The proposed transaction will preserve the Commission's jurisdiction. The Verizon California exchanges are currently operated under the URF and will continue to be operated as such. Verizon West Coast is currently a rate-of-return company and will continue as such until such time as Frontier chooses to seek modification of that status.

Because the proposed transaction involves only an indirect change in ownership of stock and exchanges, it does not constitute a "project" under the California Environmental Quality Act ("CEQA"). The application does not request authority for new construction, nor will it result in any changes to the current use of assets.
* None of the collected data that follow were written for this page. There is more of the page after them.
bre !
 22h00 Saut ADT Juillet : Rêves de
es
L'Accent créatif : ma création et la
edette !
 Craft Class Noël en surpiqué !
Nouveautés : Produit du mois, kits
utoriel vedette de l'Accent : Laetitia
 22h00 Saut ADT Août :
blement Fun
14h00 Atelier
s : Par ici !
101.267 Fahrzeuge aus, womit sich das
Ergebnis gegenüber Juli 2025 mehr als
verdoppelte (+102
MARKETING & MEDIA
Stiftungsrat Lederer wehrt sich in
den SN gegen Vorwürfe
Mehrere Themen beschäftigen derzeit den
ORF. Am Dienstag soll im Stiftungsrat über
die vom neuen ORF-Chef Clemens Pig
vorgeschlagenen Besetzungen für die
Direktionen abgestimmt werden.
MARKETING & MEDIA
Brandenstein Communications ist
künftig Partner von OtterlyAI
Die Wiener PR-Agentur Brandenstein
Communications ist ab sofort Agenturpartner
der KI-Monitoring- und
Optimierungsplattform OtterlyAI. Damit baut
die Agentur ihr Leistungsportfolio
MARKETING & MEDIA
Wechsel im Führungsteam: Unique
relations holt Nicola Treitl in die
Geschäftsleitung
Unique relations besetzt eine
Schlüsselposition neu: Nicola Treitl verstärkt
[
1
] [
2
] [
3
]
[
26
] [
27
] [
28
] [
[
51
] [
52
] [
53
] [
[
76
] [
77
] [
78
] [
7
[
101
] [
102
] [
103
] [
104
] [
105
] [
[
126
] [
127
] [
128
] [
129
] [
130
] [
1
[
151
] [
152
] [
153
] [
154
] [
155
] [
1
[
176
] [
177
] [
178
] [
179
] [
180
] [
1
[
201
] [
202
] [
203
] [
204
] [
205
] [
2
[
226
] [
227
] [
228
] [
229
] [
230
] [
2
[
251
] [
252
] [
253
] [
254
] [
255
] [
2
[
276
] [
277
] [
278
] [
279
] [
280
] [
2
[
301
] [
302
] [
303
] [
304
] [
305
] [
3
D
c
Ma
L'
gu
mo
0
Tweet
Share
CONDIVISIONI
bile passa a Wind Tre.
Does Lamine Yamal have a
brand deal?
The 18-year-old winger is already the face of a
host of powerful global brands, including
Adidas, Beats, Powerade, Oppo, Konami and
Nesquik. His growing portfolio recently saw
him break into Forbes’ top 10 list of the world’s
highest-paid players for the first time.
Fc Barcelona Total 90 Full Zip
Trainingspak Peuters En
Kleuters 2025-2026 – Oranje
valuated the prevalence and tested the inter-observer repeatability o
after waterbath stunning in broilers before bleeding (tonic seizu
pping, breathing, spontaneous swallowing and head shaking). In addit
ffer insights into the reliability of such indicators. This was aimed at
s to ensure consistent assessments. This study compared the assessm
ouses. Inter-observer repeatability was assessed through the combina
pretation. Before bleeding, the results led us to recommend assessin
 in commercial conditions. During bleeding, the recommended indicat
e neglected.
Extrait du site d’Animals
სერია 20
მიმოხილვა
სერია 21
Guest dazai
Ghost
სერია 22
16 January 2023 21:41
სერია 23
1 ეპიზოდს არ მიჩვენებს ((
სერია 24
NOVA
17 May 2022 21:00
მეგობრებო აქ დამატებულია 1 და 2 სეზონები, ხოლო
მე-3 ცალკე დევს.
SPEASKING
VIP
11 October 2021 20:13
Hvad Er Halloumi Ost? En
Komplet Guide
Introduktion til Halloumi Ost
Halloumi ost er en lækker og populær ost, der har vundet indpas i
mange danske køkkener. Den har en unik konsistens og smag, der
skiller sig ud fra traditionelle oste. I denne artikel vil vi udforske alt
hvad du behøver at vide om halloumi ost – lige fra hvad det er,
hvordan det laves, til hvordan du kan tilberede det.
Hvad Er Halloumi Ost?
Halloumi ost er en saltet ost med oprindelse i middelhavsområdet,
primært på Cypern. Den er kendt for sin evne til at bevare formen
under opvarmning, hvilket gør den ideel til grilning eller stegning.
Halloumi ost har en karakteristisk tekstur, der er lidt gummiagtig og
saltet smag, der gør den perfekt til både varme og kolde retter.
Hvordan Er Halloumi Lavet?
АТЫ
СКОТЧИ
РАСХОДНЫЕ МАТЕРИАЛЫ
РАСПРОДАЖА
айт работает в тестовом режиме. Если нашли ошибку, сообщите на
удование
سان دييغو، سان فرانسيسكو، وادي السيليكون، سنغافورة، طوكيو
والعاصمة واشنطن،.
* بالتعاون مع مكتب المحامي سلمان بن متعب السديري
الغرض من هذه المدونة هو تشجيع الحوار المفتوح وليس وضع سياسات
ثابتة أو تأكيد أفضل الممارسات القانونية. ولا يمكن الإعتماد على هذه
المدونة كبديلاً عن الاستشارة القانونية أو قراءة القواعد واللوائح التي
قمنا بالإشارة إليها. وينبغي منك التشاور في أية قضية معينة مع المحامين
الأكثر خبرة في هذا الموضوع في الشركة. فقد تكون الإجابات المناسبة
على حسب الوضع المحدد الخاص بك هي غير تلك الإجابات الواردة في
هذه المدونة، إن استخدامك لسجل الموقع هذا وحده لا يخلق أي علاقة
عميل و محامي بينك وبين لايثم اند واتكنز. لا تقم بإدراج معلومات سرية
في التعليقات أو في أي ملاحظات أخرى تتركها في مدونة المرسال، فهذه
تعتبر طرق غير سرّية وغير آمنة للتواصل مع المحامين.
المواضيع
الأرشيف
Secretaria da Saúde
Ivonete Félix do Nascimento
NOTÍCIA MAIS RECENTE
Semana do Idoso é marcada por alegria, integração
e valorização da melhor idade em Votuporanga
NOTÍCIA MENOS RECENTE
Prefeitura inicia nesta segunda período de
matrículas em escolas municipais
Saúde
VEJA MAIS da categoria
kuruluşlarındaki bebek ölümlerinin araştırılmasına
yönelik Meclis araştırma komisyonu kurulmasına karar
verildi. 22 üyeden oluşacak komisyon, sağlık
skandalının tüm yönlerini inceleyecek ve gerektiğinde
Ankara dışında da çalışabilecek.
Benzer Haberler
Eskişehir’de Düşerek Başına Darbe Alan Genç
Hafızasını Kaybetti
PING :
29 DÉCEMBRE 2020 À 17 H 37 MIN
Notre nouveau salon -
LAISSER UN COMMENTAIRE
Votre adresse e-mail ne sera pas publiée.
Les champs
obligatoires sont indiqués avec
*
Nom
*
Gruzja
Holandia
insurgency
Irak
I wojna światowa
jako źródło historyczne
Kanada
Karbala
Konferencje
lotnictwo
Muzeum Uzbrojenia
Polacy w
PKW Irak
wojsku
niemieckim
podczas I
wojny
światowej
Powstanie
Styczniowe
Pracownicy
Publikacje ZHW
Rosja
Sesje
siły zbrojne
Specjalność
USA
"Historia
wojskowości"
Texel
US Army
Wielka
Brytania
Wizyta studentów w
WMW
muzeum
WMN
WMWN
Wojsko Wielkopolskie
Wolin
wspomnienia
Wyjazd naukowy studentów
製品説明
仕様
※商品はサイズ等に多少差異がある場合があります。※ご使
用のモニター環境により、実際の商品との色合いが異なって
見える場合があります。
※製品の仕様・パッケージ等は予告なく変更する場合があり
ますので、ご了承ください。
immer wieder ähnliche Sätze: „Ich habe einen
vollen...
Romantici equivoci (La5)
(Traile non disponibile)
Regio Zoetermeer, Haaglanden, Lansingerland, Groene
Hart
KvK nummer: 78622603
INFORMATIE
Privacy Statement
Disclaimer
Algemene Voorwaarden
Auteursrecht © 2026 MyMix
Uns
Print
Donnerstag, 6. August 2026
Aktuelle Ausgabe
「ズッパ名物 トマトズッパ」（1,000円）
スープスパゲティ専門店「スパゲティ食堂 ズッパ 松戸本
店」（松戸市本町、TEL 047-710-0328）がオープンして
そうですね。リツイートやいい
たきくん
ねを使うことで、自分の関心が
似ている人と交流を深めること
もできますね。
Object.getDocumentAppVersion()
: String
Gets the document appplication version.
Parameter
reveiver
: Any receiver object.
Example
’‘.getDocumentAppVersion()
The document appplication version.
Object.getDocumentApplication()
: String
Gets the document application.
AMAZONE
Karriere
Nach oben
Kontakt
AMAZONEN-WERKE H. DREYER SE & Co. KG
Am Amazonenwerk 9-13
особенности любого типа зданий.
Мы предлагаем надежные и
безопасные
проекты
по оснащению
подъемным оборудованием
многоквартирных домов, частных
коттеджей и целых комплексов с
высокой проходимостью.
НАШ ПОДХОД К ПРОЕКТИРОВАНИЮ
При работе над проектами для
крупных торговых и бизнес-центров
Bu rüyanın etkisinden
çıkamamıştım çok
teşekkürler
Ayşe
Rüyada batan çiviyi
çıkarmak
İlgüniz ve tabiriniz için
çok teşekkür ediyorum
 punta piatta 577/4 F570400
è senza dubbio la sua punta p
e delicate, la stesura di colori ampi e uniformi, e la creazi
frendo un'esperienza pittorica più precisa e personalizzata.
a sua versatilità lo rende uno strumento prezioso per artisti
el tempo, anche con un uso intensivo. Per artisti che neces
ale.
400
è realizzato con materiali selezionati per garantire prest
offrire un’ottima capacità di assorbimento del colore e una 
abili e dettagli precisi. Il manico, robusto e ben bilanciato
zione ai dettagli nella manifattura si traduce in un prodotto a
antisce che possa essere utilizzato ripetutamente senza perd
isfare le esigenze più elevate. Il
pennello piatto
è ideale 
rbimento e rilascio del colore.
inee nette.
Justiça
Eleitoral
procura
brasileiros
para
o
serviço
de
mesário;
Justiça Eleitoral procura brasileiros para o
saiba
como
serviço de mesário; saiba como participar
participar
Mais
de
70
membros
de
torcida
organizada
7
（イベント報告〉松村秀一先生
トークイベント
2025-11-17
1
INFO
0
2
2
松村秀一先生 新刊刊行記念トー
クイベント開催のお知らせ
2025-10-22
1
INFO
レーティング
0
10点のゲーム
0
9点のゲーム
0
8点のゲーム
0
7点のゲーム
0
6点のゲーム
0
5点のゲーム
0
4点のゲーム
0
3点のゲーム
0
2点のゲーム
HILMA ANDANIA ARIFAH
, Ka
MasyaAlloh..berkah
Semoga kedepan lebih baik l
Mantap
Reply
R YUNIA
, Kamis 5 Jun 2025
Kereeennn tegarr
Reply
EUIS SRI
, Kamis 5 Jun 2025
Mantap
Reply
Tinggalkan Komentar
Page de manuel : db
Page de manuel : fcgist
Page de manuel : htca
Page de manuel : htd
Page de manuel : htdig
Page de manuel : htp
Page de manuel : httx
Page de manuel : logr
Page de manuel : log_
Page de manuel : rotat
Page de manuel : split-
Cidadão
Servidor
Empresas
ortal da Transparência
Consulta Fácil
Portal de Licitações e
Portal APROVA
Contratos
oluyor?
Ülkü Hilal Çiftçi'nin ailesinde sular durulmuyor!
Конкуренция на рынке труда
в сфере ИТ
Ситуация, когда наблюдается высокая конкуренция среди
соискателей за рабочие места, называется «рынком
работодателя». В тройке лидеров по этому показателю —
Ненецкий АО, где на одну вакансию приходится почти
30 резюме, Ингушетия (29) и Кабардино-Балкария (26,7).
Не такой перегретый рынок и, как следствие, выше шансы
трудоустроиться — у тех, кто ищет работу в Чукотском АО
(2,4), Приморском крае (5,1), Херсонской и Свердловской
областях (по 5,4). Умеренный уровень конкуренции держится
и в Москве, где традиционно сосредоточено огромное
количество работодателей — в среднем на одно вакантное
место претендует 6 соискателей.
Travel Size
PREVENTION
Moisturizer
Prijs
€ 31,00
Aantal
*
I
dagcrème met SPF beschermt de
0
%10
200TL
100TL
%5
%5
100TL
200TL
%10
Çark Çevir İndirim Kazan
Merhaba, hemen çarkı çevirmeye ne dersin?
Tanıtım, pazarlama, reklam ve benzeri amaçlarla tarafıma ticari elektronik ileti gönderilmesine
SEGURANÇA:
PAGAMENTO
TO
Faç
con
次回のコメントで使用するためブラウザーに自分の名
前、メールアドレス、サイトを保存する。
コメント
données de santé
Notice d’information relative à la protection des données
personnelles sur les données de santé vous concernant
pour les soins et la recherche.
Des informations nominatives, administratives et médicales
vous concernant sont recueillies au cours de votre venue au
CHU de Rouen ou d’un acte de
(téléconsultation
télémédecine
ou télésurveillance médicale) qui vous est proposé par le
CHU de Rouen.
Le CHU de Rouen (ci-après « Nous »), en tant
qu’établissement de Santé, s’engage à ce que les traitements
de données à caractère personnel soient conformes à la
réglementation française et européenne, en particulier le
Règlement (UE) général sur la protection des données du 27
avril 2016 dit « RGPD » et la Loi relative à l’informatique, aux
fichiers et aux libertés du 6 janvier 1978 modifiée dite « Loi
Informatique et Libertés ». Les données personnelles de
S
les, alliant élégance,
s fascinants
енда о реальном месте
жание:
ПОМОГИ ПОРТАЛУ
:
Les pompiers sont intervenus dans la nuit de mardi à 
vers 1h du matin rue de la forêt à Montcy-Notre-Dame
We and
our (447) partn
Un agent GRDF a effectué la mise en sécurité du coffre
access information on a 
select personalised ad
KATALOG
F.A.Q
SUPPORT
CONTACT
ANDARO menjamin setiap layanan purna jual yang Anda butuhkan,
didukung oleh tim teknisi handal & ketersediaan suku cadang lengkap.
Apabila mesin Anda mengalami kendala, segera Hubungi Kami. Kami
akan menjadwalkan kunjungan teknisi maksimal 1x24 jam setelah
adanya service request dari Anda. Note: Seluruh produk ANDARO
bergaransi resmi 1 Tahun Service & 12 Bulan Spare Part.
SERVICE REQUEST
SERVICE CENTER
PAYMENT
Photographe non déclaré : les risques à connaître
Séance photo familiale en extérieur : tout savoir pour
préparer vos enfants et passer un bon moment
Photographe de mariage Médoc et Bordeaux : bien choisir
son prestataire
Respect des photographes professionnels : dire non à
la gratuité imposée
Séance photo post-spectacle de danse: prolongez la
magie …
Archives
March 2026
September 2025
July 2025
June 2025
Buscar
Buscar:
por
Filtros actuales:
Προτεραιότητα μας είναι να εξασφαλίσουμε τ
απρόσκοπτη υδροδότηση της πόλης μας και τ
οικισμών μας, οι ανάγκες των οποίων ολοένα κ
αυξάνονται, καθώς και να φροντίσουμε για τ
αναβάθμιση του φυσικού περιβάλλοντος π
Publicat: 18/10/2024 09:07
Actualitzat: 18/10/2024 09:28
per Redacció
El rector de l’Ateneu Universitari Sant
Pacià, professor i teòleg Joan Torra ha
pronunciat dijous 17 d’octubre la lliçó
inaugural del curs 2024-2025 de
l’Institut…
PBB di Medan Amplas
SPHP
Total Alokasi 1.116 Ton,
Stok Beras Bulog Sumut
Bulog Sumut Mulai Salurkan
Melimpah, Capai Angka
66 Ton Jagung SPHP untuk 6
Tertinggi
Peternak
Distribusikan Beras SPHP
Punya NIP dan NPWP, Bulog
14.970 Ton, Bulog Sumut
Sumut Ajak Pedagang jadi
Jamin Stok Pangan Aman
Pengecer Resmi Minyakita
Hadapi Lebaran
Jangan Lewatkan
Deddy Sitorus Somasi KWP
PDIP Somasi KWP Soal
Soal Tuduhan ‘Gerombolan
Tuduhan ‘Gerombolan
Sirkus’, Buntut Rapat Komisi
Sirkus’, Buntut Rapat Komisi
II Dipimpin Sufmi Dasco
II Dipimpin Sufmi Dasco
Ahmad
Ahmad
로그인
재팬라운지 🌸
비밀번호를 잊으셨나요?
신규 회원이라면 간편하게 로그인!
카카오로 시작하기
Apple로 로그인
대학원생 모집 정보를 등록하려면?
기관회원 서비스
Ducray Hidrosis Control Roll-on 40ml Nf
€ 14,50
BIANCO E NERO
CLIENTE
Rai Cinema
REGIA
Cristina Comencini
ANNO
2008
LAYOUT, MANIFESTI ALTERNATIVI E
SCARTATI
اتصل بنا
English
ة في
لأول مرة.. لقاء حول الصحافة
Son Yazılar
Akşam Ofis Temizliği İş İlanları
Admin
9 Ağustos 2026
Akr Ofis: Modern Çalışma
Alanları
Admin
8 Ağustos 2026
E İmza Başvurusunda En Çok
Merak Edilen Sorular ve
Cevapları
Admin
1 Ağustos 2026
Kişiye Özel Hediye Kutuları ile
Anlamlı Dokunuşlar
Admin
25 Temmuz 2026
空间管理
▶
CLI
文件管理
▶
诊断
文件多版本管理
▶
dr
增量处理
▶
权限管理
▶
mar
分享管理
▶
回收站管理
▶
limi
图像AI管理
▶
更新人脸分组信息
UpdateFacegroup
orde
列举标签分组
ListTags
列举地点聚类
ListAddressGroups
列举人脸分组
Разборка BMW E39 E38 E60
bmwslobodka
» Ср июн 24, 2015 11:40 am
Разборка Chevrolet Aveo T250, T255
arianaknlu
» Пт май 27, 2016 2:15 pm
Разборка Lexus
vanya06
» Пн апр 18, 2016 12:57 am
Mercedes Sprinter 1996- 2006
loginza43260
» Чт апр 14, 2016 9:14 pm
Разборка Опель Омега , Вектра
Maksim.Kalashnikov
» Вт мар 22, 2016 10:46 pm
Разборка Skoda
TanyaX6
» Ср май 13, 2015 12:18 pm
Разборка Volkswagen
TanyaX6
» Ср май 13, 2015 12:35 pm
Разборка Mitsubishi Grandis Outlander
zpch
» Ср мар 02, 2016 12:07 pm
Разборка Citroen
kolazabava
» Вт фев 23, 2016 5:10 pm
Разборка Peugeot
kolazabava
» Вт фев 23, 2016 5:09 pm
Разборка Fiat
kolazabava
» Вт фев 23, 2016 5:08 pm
Accordingly, there is no possibility of any significant environmental impact associated with the joint application, and no CEQA review is necessary.

The proposed transaction will not reduce retail or wholesale competition and, indeed, will expand it. In California as in other states, none of the local exchanges being acquired by Frontier from Verizon overlap with any of the local exchanges already served by Frontier. Frontier and Verizon do not currently compete for customers in any of the affected exchanges as Frontier operates neither local exchange nor mobile facilities in these areas; therefore, the transaction will not reduce the number of competitors in any region. Once the transfer is complete, Verizon will continue competing in the affected areas by providing wireless services, enterprise services, and long distance services.

Because the transaction will result in no adverse consequences to customers, employees, shareholders, or the public in California, no mitigation measures are needed. We grant the application.

7 D.07-05-061 (CalNev Pipeline) at 24.

8 See D.04-08-018 (SureWest reincorporation); D.04-09-023 (Comm South/Arbros);
D.05-05-014 (Cal-Ore Telephone/Lynch Interactive); D.05-06-012 (Supra Telecommunications); D.05-08-006 (Highspeed Communications/Northwest Telephone); D.06-02-033 (PacifiCorp).

9 In addition to serving rural areas, Frontier also has experience serving mid-size communities including Elk Grove, California; the South Metro of Minneapolis/St. Paul, Minnesota; and Rochester, New York.

10 Currently, Frontier Communication's leverage is approximately 3.8 x EBITDA; after the transaction, its leverage will be reduced to 2.6 x EBITDA. (EBITDA is earnings before interest, taxes, depreciation, and amortization.)